## Extract to read
Yet, trillion$ for War. Trillion$ for $urveillence. Trillion$ about to be pick-pocketed from humanity from the likes of the techno wizards and the WEF, Davos men and women, Klaus $chwab and Gate$ and Company. Truly, look at the stuff over at Silicon Icarus and Wrench in the Gears. The tsunami is flooded earth and super-heated cities. But in the meantime,
The following will make most vomit. Deemed a ‘Young World Leader.’ More like Hitler Youth. Orwellian.
My biggest concern is all the people who do not live in our city. Those we lost on the way. Those who decided that it became too much, all this technology. Those who felt obsolete and useless when robots and AI took over big parts of our jobs. Those who got upset with the political system and turned against it. They live different kind of lives outside of the city. Some have formed little self-supplying communities. Others just stayed in the empty and abandoned houses in small 19th century villages.
Once in a while I get annoyed about the fact that I have no real privacy. Nowhere I can go and not be registered. I know that, somewhere, everything I do, think and dream of is recorded. I just hope that nobody will use it against me.

(Data records)
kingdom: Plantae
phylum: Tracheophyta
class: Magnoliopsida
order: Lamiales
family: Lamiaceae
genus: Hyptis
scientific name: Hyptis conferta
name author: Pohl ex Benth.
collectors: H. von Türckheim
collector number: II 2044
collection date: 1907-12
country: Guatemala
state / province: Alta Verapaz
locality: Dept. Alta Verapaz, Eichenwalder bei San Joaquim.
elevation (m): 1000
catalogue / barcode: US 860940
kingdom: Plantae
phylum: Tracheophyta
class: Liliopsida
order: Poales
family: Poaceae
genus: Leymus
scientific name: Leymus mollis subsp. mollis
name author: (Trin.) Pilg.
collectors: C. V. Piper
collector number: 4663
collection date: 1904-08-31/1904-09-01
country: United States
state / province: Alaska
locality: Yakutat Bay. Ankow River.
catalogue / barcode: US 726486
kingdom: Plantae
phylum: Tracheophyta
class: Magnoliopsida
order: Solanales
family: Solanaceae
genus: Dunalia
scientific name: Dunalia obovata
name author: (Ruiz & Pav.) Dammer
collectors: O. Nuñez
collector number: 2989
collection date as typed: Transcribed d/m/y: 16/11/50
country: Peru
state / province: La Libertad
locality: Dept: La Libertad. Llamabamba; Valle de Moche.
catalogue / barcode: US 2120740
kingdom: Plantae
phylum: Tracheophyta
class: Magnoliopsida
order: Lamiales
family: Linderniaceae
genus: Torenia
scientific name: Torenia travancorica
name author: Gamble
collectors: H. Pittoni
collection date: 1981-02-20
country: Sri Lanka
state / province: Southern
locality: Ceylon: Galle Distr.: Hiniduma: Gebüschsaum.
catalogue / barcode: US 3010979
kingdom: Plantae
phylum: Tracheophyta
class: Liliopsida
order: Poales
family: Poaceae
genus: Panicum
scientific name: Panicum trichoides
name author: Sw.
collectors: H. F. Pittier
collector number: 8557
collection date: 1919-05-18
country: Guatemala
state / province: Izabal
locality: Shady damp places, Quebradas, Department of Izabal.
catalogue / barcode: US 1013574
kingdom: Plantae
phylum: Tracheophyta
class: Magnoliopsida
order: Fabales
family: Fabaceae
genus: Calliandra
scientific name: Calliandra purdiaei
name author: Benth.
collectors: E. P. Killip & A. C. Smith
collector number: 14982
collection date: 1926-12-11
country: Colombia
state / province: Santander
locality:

## Task
Continue the text about surveillance and life in a technology-run city from its last sentence.

## Solved problem
All in all, it is a good life. Much better than the path we were on, where it became so clear that we could not continue with the same model of growth. We had all these terrible things happening: lifestyle diseases, climate change, the refugee crisis, environmental degradation, completely congested cities, water pollution, air pollution, social unrest and unemployment. We lost way too many people before we realized that we could do things differently.
Now, I ran into this sort of colonized and corrupted thinking as a college teacher for four decades. Even as a sustainability coordinator, who was always against the grain of so called green building this and New Urbanism that, I got so much of that mumbo-jumbo non-reality: Smart Growth and Tiny Homes and Walkable Cities and Transportation Hubs and Community Gardens and Food Forests. All of that, without SOCIALISM. These people have not just drunk the Kool-Aid; they mix up their own concoctions of this shit. These people are drones, broken, bought and sold, and the WEF is their colonizer, master. So is 350.org, and Greta and Naomi Klein and the others in green pornography hunger games.
Now compare the insipid quote above by this co-ed with this guy’s words and his article:
LONDON — According to the Cambridge English Dictionary, an economy is “the system of trade and industry by which the wealth of a country is made and used.” For the last few centuries, this system has been dominated by the paradigm of capitalism, in which the private owners of capital, and not the state, control the trade of goods and services.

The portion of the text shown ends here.